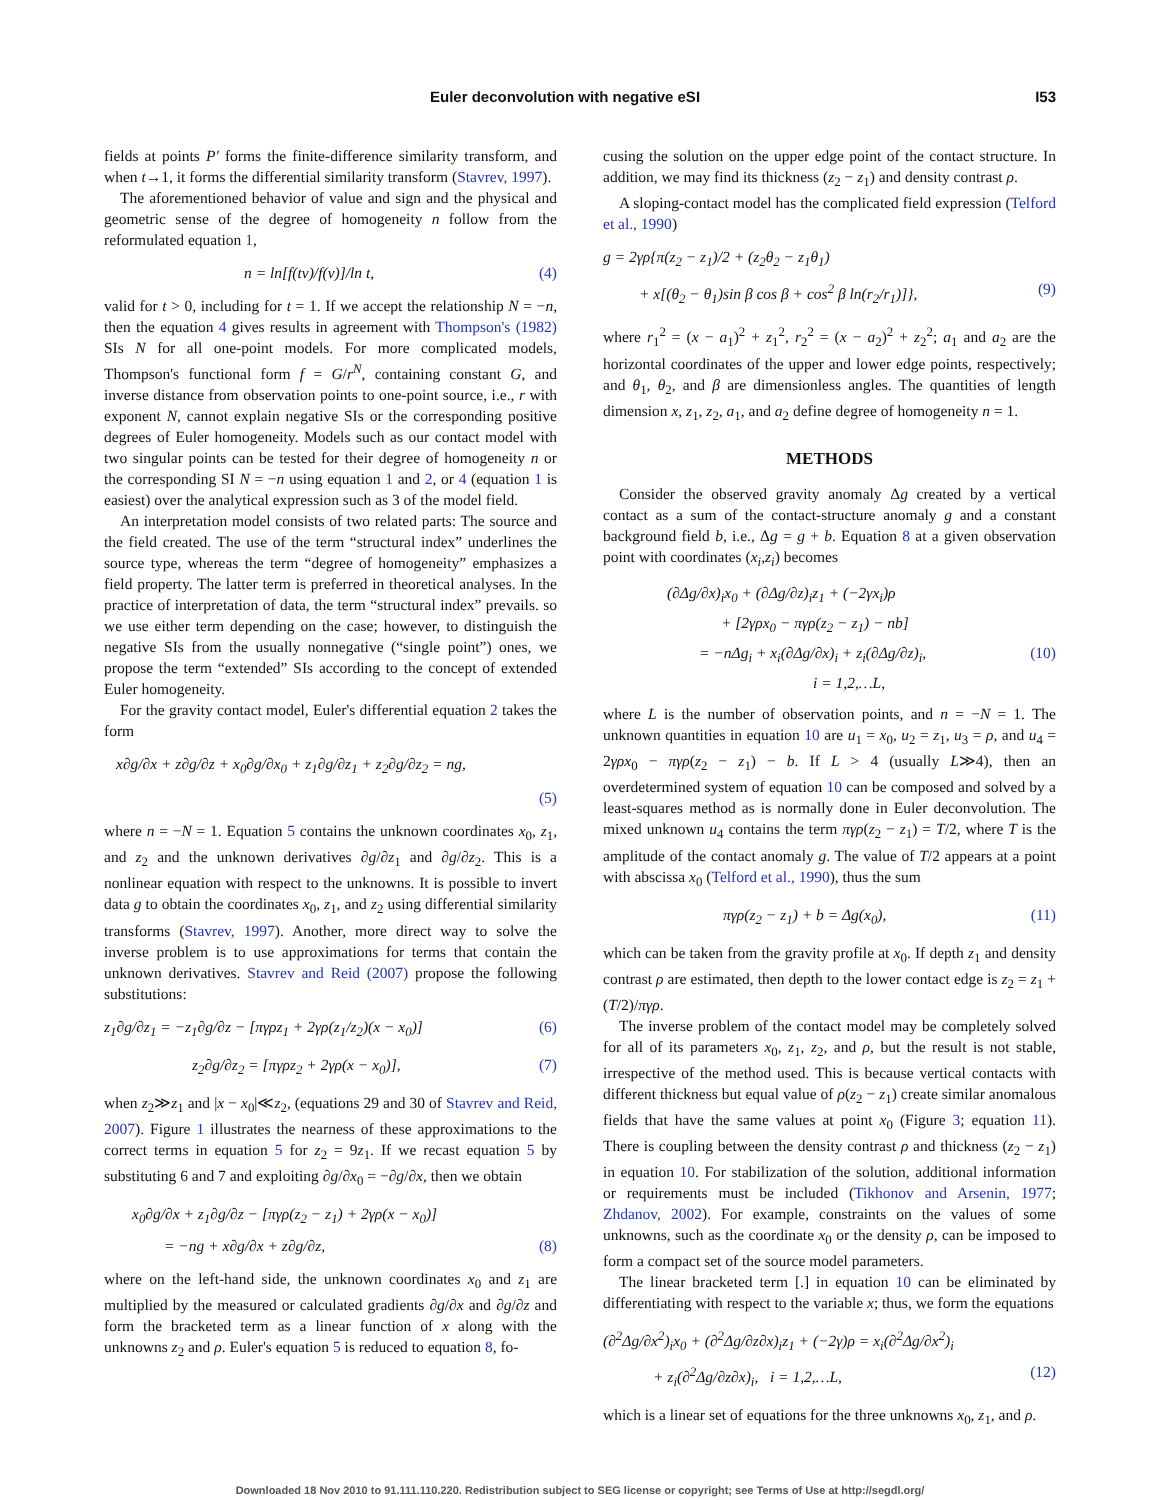Euler deconvolution with negative eSI I53
fields at points P′ forms the finite-difference similarity transform, and when t→1, it forms the differential similarity transform (Stavrev, 1997).
The aforementioned behavior of value and sign and the physical and geometric sense of the degree of homogeneity n follow from the reformulated equation 1,
n = ln[f(tv)/f(v)]/ln t, (4)
valid for t > 0, including for t = 1. If we accept the relationship N = −n, then the equation 4 gives results in agreement with Thompson's (1982) SIs N for all one-point models. For more complicated models, Thompson's functional form f = G/r<sup>N</sup>, containing constant G, and inverse distance from observation points to one-point source, i.e., r with exponent N, cannot explain negative SIs or the corresponding positive degrees of Euler homogeneity. Models such as our contact model with two singular points can be tested for their degree of homogeneity n or the corresponding SI N = −n using equation 1 and 2, or 4 (equation 1 is easiest) over the analytical expression such as 3 of the model field.
An interpretation model consists of two related parts: The source and the field created. The use of the term “structural index” underlines the source type, whereas the term “degree of homogeneity” emphasizes a field property. The latter term is preferred in theoretical analyses. In the practice of interpretation of data, the term “structural index” prevails. so we use either term depending on the case; however, to distinguish the negative SIs from the usually nonnegative (“single point”) ones, we propose the term “extended” SIs according to the concept of extended Euler homogeneity.
For the gravity contact model, Euler's differential equation 2 takes the form
x∂g/∂x + z∂g/∂z + x<sub>0</sub>∂g/∂x<sub>0</sub> + z<sub>1</sub>∂g/∂z<sub>1</sub> + z<sub>2</sub>∂g/∂z<sub>2</sub> = ng,
(5)
where n = −N = 1. Equation 5 contains the unknown coordinates x<sub>0</sub>, z<sub>1</sub>, and z<sub>2</sub> and the unknown derivatives ∂g/∂z<sub>1</sub> and ∂g/∂z<sub>2</sub>. This is a nonlinear equation with respect to the unknowns. It is possible to invert data g to obtain the coordinates x<sub>0</sub>, z<sub>1</sub>, and z<sub>2</sub> using differential similarity transforms (Stavrev, 1997). Another, more direct way to solve the inverse problem is to use approximations for terms that contain the unknown derivatives. Stavrev and Reid (2007) propose the following substitutions:
z<sub>1</sub>∂g/∂z<sub>1</sub> = −z<sub>1</sub>∂g/∂z − [πγρz<sub>1</sub> + 2γρ(z<sub>1</sub>/z<sub>2</sub>)(x − x<sub>0</sub>)] (6)
z<sub>2</sub>∂g/∂z<sub>2</sub> = [πγρz<sub>2</sub> + 2γρ(x − x<sub>0</sub>)], (7)
when z<sub>2</sub>≫z<sub>1</sub> and |x − x<sub>0</sub>|≪z<sub>2</sub>, (equations 29 and 30 of Stavrev and Reid, 2007). Figure 1 illustrates the nearness of these approximations to the correct terms in equation 5 for z<sub>2</sub> = 9z<sub>1</sub>. If we recast equation 5 by substituting 6 and 7 and exploiting ∂g/∂x<sub>0</sub> = −∂g/∂x, then we obtain
x<sub>0</sub>∂g/∂x + z<sub>1</sub>∂g/∂z − [πγρ(z<sub>2</sub> − z<sub>1</sub>) + 2γρ(x − x<sub>0</sub>)]
= −ng + x∂g/∂x + z∂g/∂z, (8)
where on the left-hand side, the unknown coordinates x<sub>0</sub> and z<sub>1</sub> are multiplied by the measured or calculated gradients ∂g/∂x and ∂g/∂z and form the bracketed term as a linear function of x along with the unknowns z<sub>2</sub> and ρ. Euler's equation 5 is reduced to equation 8, fo-
cusing the solution on the upper edge point of the contact structure. In addition, we may find its thickness (z<sub>2</sub> − z<sub>1</sub>) and density contrast ρ.
A sloping-contact model has the complicated field expression (Telford et al., 1990)
g = 2γρ{π(z<sub>2</sub> − z<sub>1</sub>)/2 + (z<sub>2</sub>θ<sub>2</sub> − z<sub>1</sub>θ<sub>1</sub>)
+ x[(θ<sub>2</sub> − θ<sub>1</sub>)sin β cos β + cos<sup>2</sup> β ln(r<sub>2</sub>/r<sub>1</sub>)]}, (9)
where r<sub>1</sub><sup>2</sup> = (x − a<sub>1</sub>)<sup>2</sup> + z<sub>1</sub><sup>2</sup>, r<sub>2</sub><sup>2</sup> = (x − a<sub>2</sub>)<sup>2</sup> + z<sub>2</sub><sup>2</sup>; a<sub>1</sub> and a<sub>2</sub> are the horizontal coordinates of the upper and lower edge points, respectively; and θ<sub>1</sub>, θ<sub>2</sub>, and β are dimensionless angles. The quantities of length dimension x, z<sub>1</sub>, z<sub>2</sub>, a<sub>1</sub>, and a<sub>2</sub> define degree of homogeneity n = 1.
METHODS
Consider the observed gravity anomaly Δg created by a vertical contact as a sum of the contact-structure anomaly g and a constant background field b, i.e., Δg = g + b. Equation 8 at a given observation point with coordinates (x<sub>i</sub>,z<sub>i</sub>) becomes
(∂Δg/∂x)<sub>i</sub>x<sub>0</sub> + (∂Δg/∂z)<sub>i</sub>z<sub>1</sub> + (−2γx<sub>i</sub>)ρ
+ [2γρx<sub>0</sub> − πγρ(z<sub>2</sub> − z<sub>1</sub>) − nb]
= −nΔg<sub>i</sub> + x<sub>i</sub>(∂Δg/∂x)<sub>i</sub> + z<sub>i</sub>(∂Δg/∂z)<sub>i</sub>, (10)
i = 1,2,…L,
where L is the number of observation points, and n = −N = 1. The unknown quantities in equation 10 are u<sub>1</sub> = x<sub>0</sub>, u<sub>2</sub> = z<sub>1</sub>, u<sub>3</sub> = ρ, and u<sub>4</sub> = 2γρx<sub>0</sub> − πγρ(z<sub>2</sub> − z<sub>1</sub>) − b. If L > 4 (usually L≫4), then an overdetermined system of equation 10 can be composed and solved by a least-squares method as is normally done in Euler deconvolution. The mixed unknown u<sub>4</sub> contains the term πγρ(z<sub>2</sub> − z<sub>1</sub>) = T/2, where T is the amplitude of the contact anomaly g. The value of T/2 appears at a point with abscissa x<sub>0</sub> (Telford et al., 1990), thus the sum
πγρ(z<sub>2</sub> − z<sub>1</sub>) + b = Δg(x<sub>0</sub>), (11)
which can be taken from the gravity profile at x<sub>0</sub>. If depth z<sub>1</sub> and density contrast ρ are estimated, then depth to the lower contact edge is z<sub>2</sub> = z<sub>1</sub> + (T/2)/πγρ.
The inverse problem of the contact model may be completely solved for all of its parameters x<sub>0</sub>, z<sub>1</sub>, z<sub>2</sub>, and ρ, but the result is not stable, irrespective of the method used. This is because vertical contacts with different thickness but equal value of ρ(z<sub>2</sub> − z<sub>1</sub>) create similar anomalous fields that have the same values at point x<sub>0</sub> (Figure 3; equation 11). There is coupling between the density contrast ρ and thickness (z<sub>2</sub> − z<sub>1</sub>) in equation 10. For stabilization of the solution, additional information or requirements must be included (Tikhonov and Arsenin, 1977; Zhdanov, 2002). For example, constraints on the values of some unknowns, such as the coordinate x<sub>0</sub> or the density ρ, can be imposed to form a compact set of the source model parameters.
The linear bracketed term [.] in equation 10 can be eliminated by differentiating with respect to the variable x; thus, we form the equations
(∂<sup>2</sup>Δg/∂x<sup>2</sup>)<sub>i</sub>x<sub>0</sub> + (∂<sup>2</sup>Δg/∂z∂x)<sub>i</sub>z<sub>1</sub> + (−2γ)ρ = x<sub>i</sub>(∂<sup>2</sup>Δg/∂x<sup>2</sup>)<sub>i</sub>
+ z<sub>i</sub>(∂<sup>2</sup>Δg/∂z∂x)<sub>i</sub>, i = 1,2,…L, (12)
which is a linear set of equations for the three unknowns x<sub>0</sub>, z<sub>1</sub>, and ρ.
Downloaded 18 Nov 2010 to 91.111.110.220. Redistribution subject to SEG license or copyright; see Terms of Use at http://segdl.org/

Work item
Every line from the start of the material through the line holding "n = ln[f(tv)/f(v)]/ln t, (4)" must be returned exactly, and the pictures must not.

Result below
Euler deconvolution with negative eSI I53
fields at points P′ forms the finite-difference similarity transform, and when t→1, it forms the differential similarity transform (Stavrev, 1997).
The aforementioned behavior of value and sign and the physical and geometric sense of the degree of homogeneity n follow from the reformulated equation 1,
n = ln[f(tv)/f(v)]/ln t, (4)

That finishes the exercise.